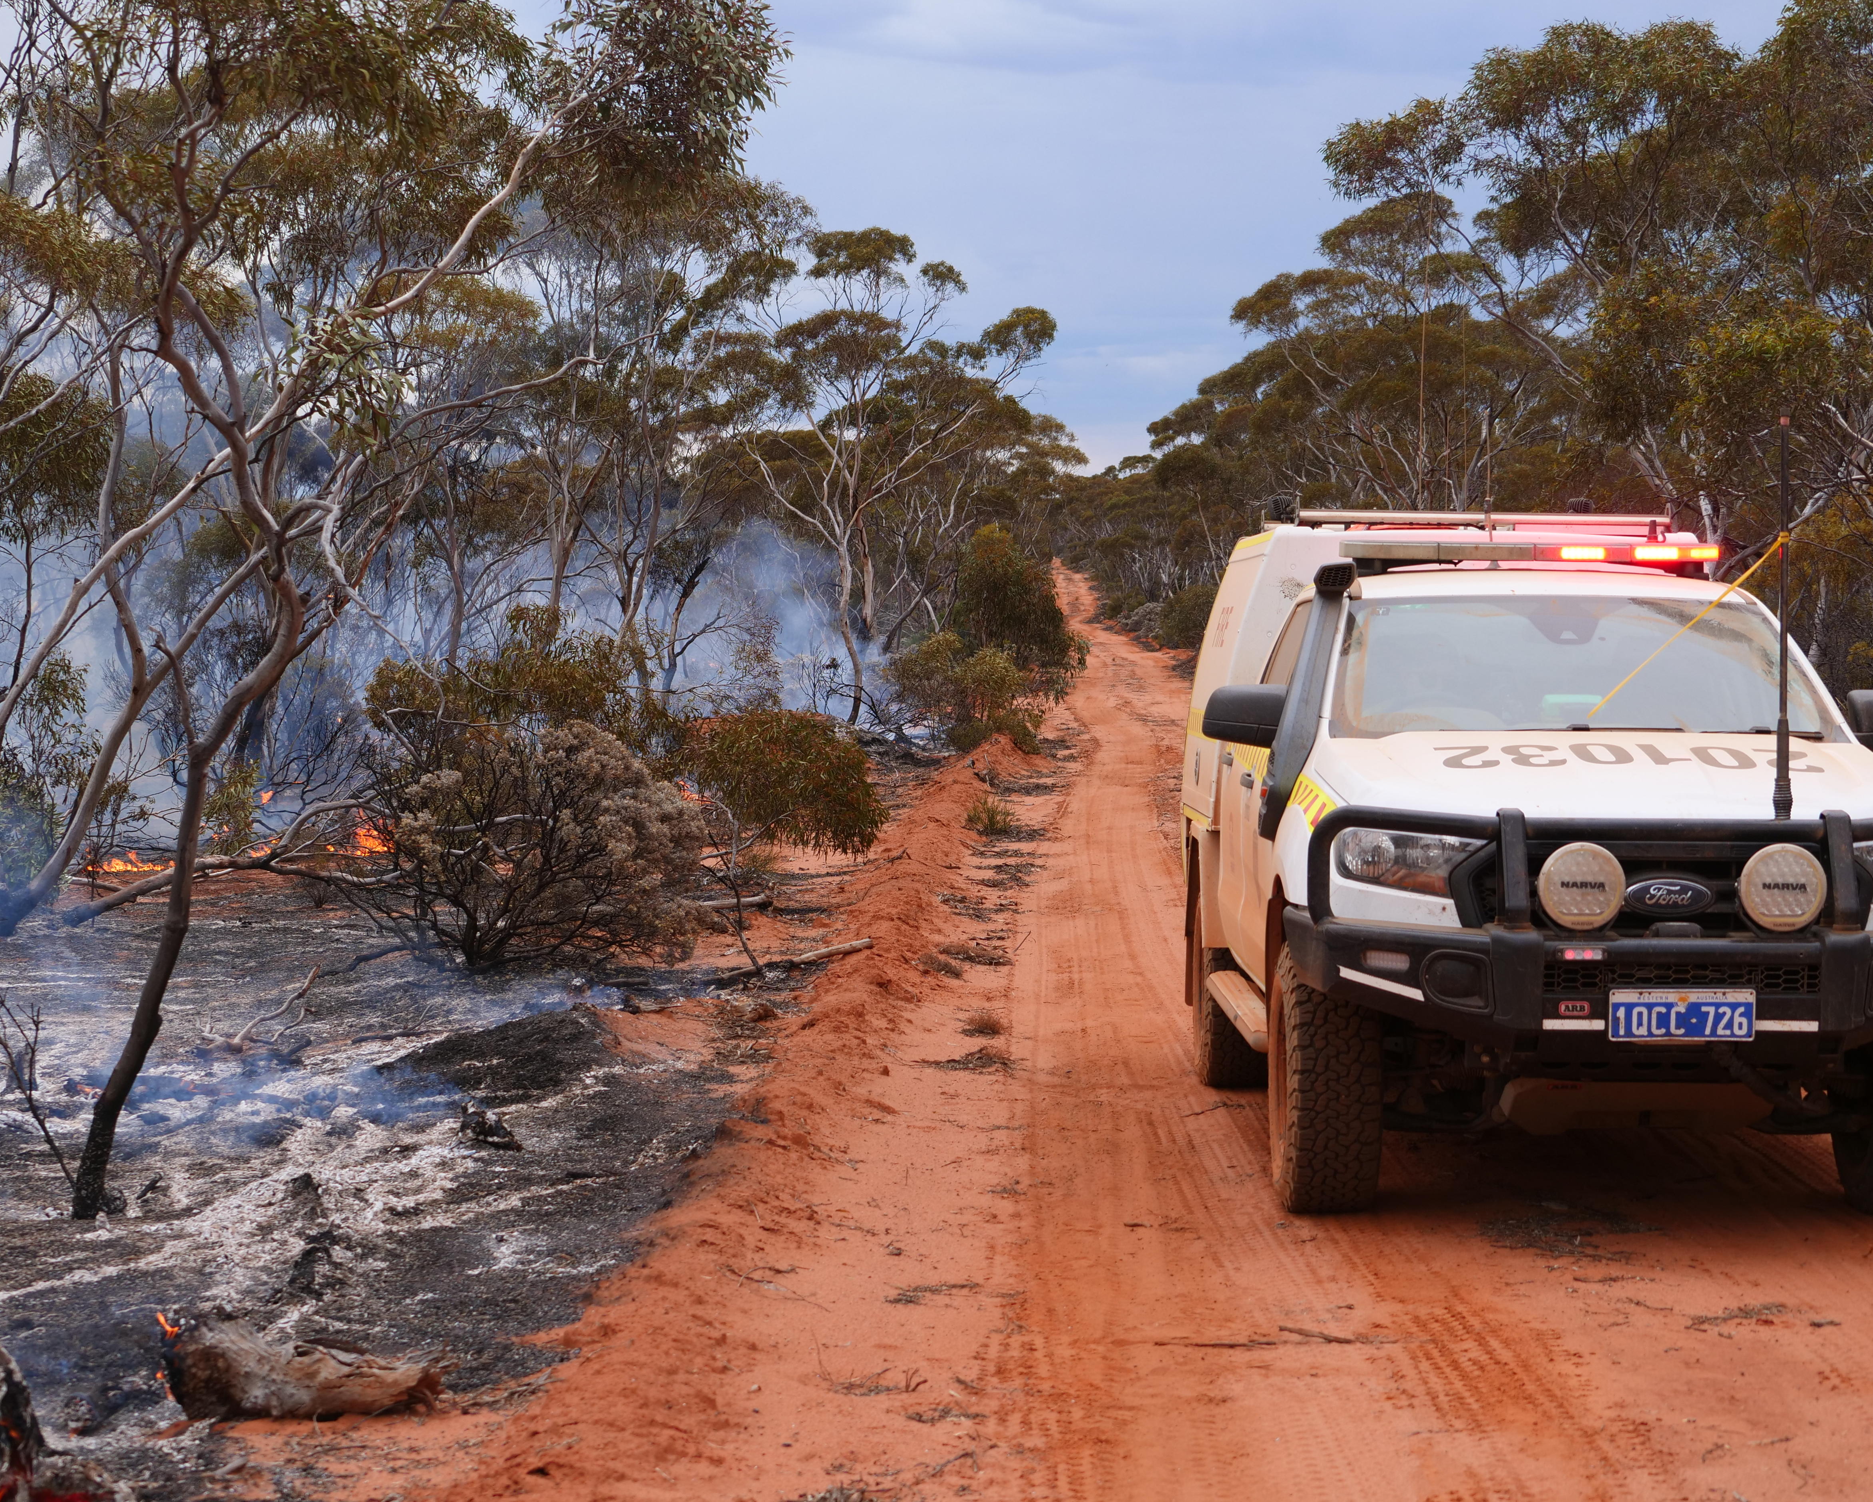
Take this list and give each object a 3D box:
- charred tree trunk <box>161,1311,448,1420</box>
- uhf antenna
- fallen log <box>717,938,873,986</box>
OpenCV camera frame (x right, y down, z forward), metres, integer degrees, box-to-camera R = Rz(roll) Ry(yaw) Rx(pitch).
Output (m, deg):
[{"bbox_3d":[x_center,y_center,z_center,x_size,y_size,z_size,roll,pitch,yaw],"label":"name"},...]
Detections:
[{"bbox_3d":[-1.306,1.274,8.370,0.600,0.215,0.210,0,1,-6],"label":"charred tree trunk"},{"bbox_3d":[2.197,-0.331,10.500,0.047,1.080,0.047,0,1,0],"label":"uhf antenna"},{"bbox_3d":[-0.671,1.000,19.300,0.900,0.065,0.065,-10,7,-35],"label":"fallen log"}]

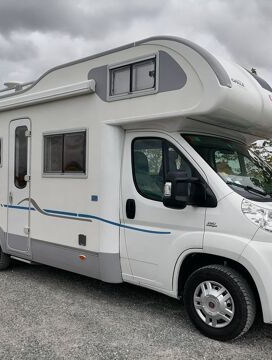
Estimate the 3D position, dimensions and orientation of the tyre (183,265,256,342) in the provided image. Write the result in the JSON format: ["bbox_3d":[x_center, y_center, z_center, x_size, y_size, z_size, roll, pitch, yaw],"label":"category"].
[{"bbox_3d":[0.761,1.123,3.332,0.680,0.670,0.215,1,0,40],"label":"tyre"}]

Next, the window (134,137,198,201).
[{"bbox_3d":[0.289,-0.108,3.685,0.940,0.670,0.090,1,0,40],"label":"window"}]

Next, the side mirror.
[{"bbox_3d":[0.401,0.091,3.313,0.150,0.340,0.340,1,0,40],"label":"side mirror"}]

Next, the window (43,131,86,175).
[{"bbox_3d":[-0.867,-0.309,4.412,0.847,0.571,0.060,1,0,40],"label":"window"}]

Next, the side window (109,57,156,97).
[{"bbox_3d":[-0.032,-1.047,3.715,0.684,0.359,0.060,1,0,40],"label":"side window"}]

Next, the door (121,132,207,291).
[{"bbox_3d":[0.267,0.292,3.686,1.060,1.630,0.160,1,0,40],"label":"door"}]

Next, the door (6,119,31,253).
[{"bbox_3d":[-1.618,0.078,5.043,0.537,1.798,0.060,1,0,40],"label":"door"}]

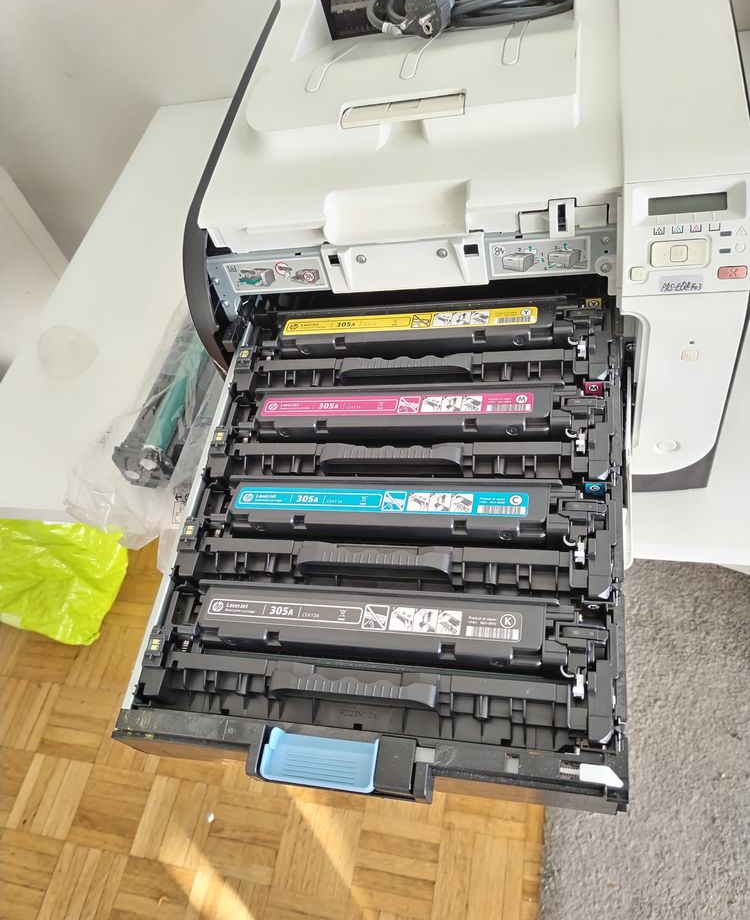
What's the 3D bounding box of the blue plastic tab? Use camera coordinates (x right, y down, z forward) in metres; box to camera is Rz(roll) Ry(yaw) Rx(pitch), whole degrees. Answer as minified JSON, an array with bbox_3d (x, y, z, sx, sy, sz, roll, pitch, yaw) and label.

⁂

• **Assigned task**: Write out all the entries word for word, but drop the pictures.

• **Your solution**:
Take this list and give each object a 3D box:
- charred tree trunk <box>161,1311,448,1420</box>
- uhf antenna
- fallen log <box>717,938,873,986</box>
OpenCV camera frame (x right, y down, z forward), metres, integer degrees, box-to-camera R = Rz(roll) Ry(yaw) Rx(pitch).
Output (m, deg):
[{"bbox_3d":[x_center,y_center,z_center,x_size,y_size,z_size,roll,pitch,yaw],"label":"name"},...]
Detections:
[{"bbox_3d":[-1.306,1.274,8.370,0.600,0.215,0.210,0,1,-6],"label":"charred tree trunk"},{"bbox_3d":[2.197,-0.331,10.500,0.047,1.080,0.047,0,1,0],"label":"uhf antenna"},{"bbox_3d":[-0.671,1.000,19.300,0.900,0.065,0.065,-10,7,-35],"label":"fallen log"}]

Estimate the 3D position, dimensions and orientation of the tyre (183,265,256,342) in the provided image. Write the result in the JSON format: ["bbox_3d":[x_center, y_center, z_center, x_size, y_size, z_size, roll, pitch, yaw],"label":"category"].
[{"bbox_3d":[0.761,1.123,3.332,0.680,0.670,0.215,1,0,40],"label":"tyre"}]

Next, the window (134,137,198,201).
[{"bbox_3d":[0.289,-0.108,3.685,0.940,0.670,0.090,1,0,40],"label":"window"}]

Next, the side mirror.
[{"bbox_3d":[0.401,0.091,3.313,0.150,0.340,0.340,1,0,40],"label":"side mirror"}]

Next, the window (43,131,86,175).
[{"bbox_3d":[-0.867,-0.309,4.412,0.847,0.571,0.060,1,0,40],"label":"window"}]

Next, the side window (109,57,156,97).
[{"bbox_3d":[-0.032,-1.047,3.715,0.684,0.359,0.060,1,0,40],"label":"side window"}]

Next, the door (121,132,207,291).
[{"bbox_3d":[0.267,0.292,3.686,1.060,1.630,0.160,1,0,40],"label":"door"}]

Next, the door (6,119,31,253).
[{"bbox_3d":[-1.618,0.078,5.043,0.537,1.798,0.060,1,0,40],"label":"door"}]

What's the 3D bounding box of the blue plastic tab? Use camera coordinates (x right, y down, z forward) in metres; box to camera is Rz(roll) Ry(yaw) Rx(pitch), whole degrees. Answer as minified JSON, an array with bbox_3d (x, y, z, sx, sy, sz, roll, pitch, yaw) and label.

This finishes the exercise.